The government has shown that it is incapable of halting the scale of migration to the urban streets, primarily caused by its own misguided land policies. It has also failed to provide the safety net needed to help those who slide into homelessness and beggary to bounce back to self-sufficiency.
The efforts to eliminate poverty have shown mixed results. According to a 2015 UNDP Human Development Report, Ethiopia’s human development index value was 0.448 putting it in the low human development category and ranked 174th out of 188 countries. In a policy blindly implemented by the Dergue and then followed by the EPRDF, rural land and urban properties were nationalized, denying Ethiopians the means of capital creation using their own land and properties as collateral. In effect, this government policy disfranchised and condemned a large population to destitution, particularly those displaced from their home and farms by large-scale industrial park development and urban expansions. It has forced huge migrations to urban centers where poverty patently shows its devastating effects on venerable populations of children, women, the elderly, the disabled and the disfranchised.

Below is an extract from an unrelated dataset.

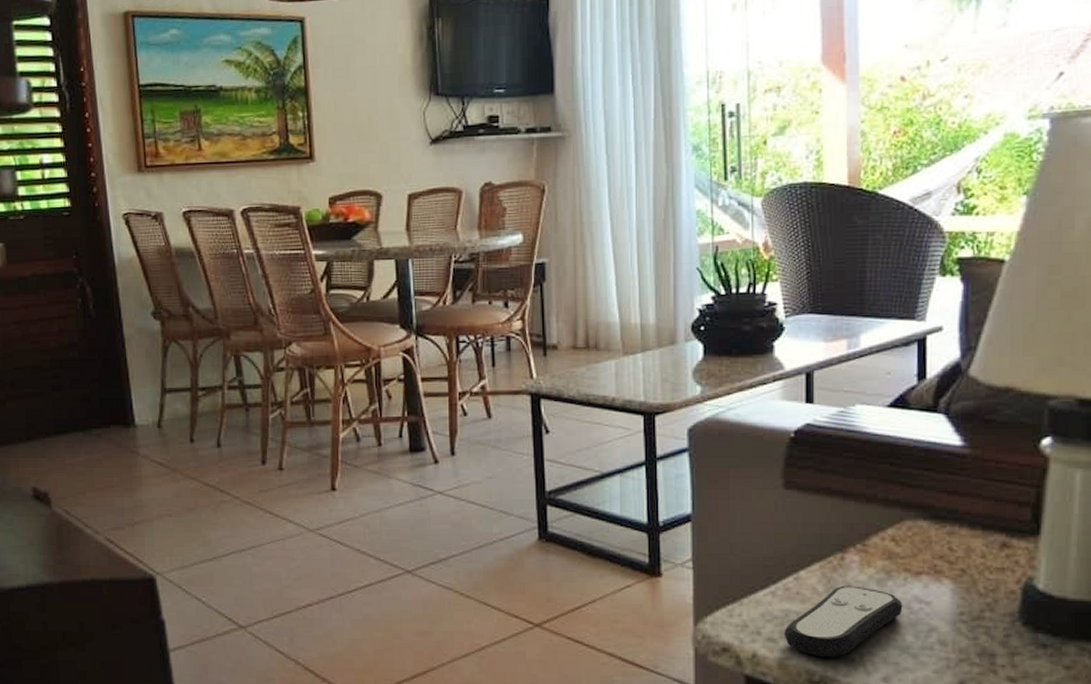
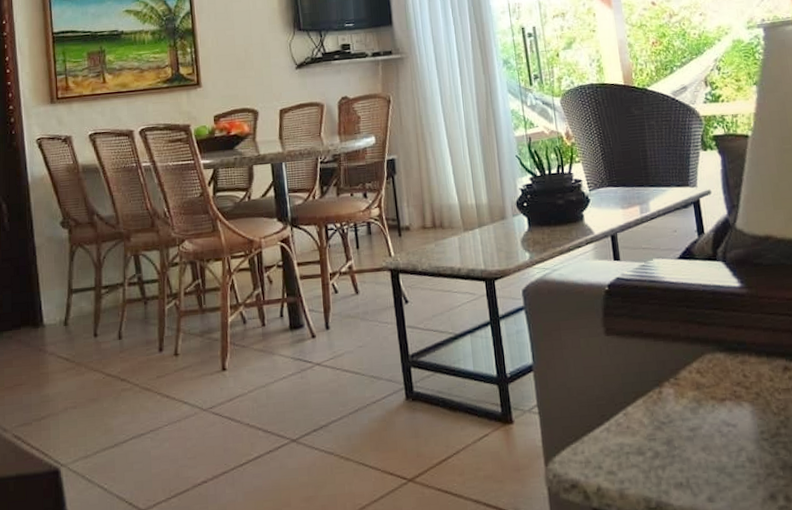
remote control: present [784,585,903,658] -> none [621,416,715,485]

The government often resorts to the same old and tired ideas of the past in dealing with the poor and beggars on the streets - mass evacuations. There was the February 2003 roundup when beggars mysteriously disappeared from streets of Addis Abeba on the eve of the annual African Union summit in the capital as reported by the Irish Times.

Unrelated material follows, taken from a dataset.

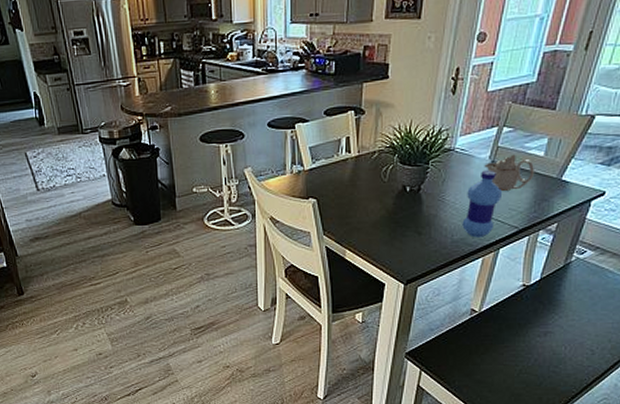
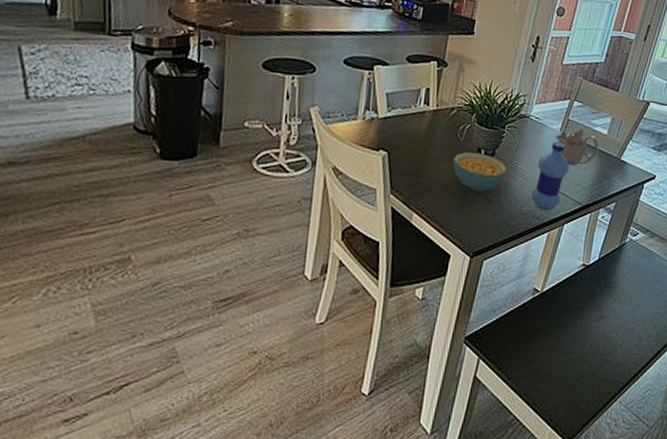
cereal bowl: none [380,191,435,226] -> present [453,152,507,191]

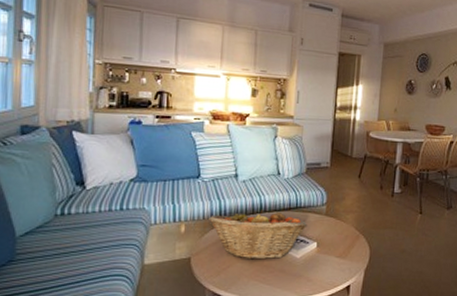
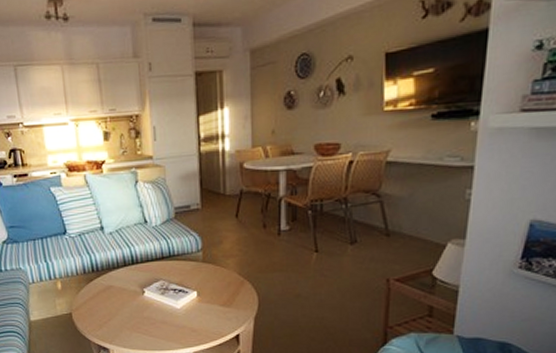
fruit basket: present [209,209,307,260] -> none [82,261,184,312]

But then again, beggars were rounded off the city streets during the first summit of the Organization of African Union in 1963 under the regime of Emperor Haile Selassie. During the Dergue, mass removal of the homeless and the vulnerable caught in regular dragnets around the city was common. But what has happened in the intervening years since the fall of the Dergue feels as if we are recycling the same problems, the same solutions, studies, programs, directives, circulars, foreign aid, international assistance and applying tepid attempts to tackle poverty. It is déjà vu all over again!
It is to be hoped that the new mantle of hope in the age of Abiymania will bring about meaningful solutions for the problem of vagrancy in the capital and the new administration will focus on land reforms to tackle poverty.